● Information supplied:
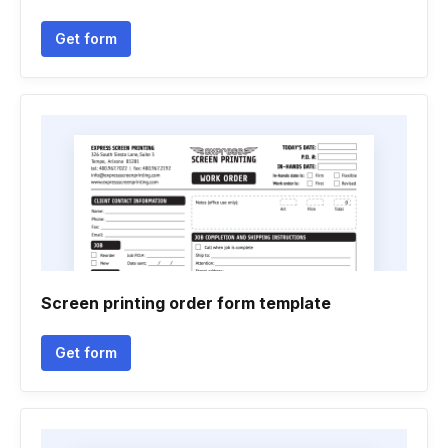
Get form
Screen printing order form template
Get form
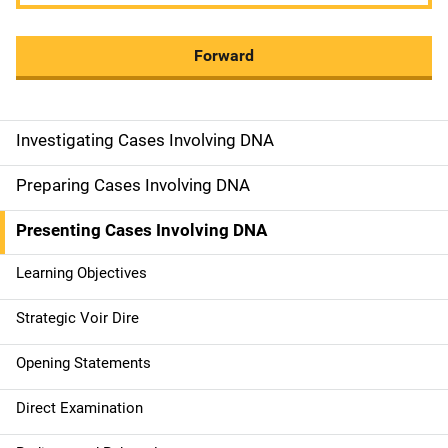
Forward
Investigating Cases Involving DNA
M
a
Preparing Cases Involving DNA
i
Presenting Cases Involving DNA
n
Learning Objectives
n
Strategic Voir Dire
a
Opening Statements
v
Direct Examination
i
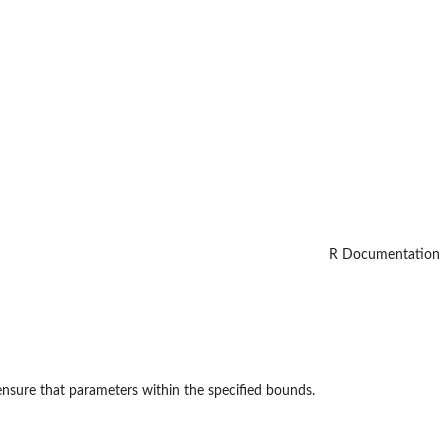
R Documentation
ensure that parameters within the specified bounds.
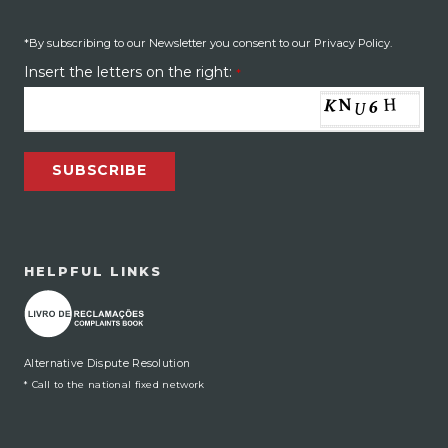
*By subscribing to our Newsletter you consent to our Privacy Policy.
Insert the letters on the right:
*
SUBSCRIBE
HELPFUL LINKS
Alternative Dispute Resolution
* Call to the national fixed network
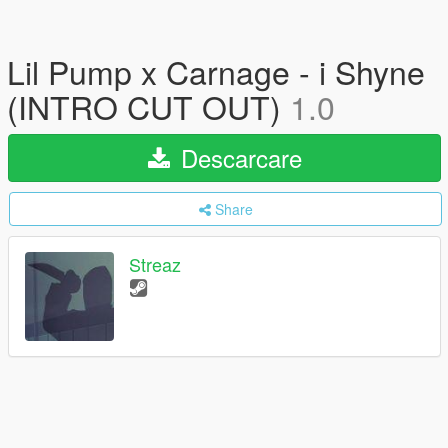
Lil Pump x Carnage - i Shyne
(INTRO CUT OUT)
1.0
Descarcare
Share
Streaz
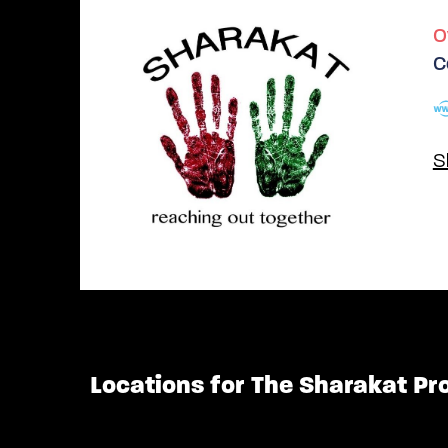
O
C
S
Locations for The Sharakat Pr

● Task prompt: Reproduce the material starting with the line that contains "Lil Pump x Carnage - i Shyne" and going on through the end of the material, with both ends included. Leave the pictures out of your answer.

● Task solution:
Lil Pump x Carnage - i Shyne
(INTRO CUT OUT)
1.0
Descarcare
Share
Streaz
O
C
S
Locations for The Sharakat Pr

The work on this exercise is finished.